Stored dataset items
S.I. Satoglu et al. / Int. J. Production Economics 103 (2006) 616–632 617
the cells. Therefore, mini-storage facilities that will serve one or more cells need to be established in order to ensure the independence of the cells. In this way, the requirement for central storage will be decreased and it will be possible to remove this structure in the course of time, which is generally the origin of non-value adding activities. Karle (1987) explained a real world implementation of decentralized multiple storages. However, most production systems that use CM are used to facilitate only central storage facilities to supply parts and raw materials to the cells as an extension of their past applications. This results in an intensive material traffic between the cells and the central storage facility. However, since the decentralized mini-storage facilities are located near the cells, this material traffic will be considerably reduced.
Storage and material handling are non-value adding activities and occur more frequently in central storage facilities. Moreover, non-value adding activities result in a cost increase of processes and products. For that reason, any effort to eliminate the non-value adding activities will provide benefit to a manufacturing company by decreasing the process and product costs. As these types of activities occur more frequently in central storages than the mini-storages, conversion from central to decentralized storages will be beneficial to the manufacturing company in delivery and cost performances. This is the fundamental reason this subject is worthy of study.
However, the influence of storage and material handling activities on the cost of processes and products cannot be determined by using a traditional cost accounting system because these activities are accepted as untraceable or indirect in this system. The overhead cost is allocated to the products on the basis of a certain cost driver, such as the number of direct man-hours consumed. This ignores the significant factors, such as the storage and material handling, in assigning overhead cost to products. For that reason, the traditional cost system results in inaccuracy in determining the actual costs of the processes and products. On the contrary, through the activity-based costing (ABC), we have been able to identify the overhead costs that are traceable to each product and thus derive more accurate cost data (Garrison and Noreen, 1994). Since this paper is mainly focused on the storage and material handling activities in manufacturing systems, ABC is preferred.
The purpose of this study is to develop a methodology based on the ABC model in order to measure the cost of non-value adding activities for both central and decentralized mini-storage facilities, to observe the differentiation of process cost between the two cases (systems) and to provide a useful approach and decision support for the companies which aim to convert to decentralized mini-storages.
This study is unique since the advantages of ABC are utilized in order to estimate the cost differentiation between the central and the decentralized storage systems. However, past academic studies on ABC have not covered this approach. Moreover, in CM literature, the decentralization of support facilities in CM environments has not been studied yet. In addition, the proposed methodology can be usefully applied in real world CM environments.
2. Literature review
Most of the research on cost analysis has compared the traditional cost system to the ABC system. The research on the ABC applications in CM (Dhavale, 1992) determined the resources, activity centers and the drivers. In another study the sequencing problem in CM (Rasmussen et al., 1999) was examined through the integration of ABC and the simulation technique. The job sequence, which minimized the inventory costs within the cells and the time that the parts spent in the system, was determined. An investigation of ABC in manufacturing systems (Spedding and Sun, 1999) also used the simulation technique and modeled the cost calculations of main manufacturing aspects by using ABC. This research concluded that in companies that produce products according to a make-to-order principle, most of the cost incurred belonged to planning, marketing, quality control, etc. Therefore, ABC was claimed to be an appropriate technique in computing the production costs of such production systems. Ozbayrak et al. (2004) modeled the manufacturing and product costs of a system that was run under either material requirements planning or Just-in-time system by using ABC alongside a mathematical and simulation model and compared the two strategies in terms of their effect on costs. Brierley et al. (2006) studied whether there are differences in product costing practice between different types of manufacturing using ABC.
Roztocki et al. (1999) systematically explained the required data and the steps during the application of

Exercise instructions: Bring together each line above where the string "explained" turns up.

Task solution:
the cells. Therefore, mini-storage facilities that will serve one or more cells need to be established in order to ensure the independence of the cells. In this way, the requirement for central storage will be decreased and it will be possible to remove this structure in the course of time, which is generally the origin of non-value adding activities. Karle (1987) explained a real world implementation of decentralized multiple storages. However, most production systems that use CM are used to facilitate only central storage facilities to supply parts and raw materials to the cells as an extension of their past applications. This results in an intensive material traffic between the cells and the central storage facility. However, since the decentralized mini-storage facilities are located near the cells, this material traffic will be considerably reduced.
Roztocki et al. (1999) systematically explained the required data and the steps during the application of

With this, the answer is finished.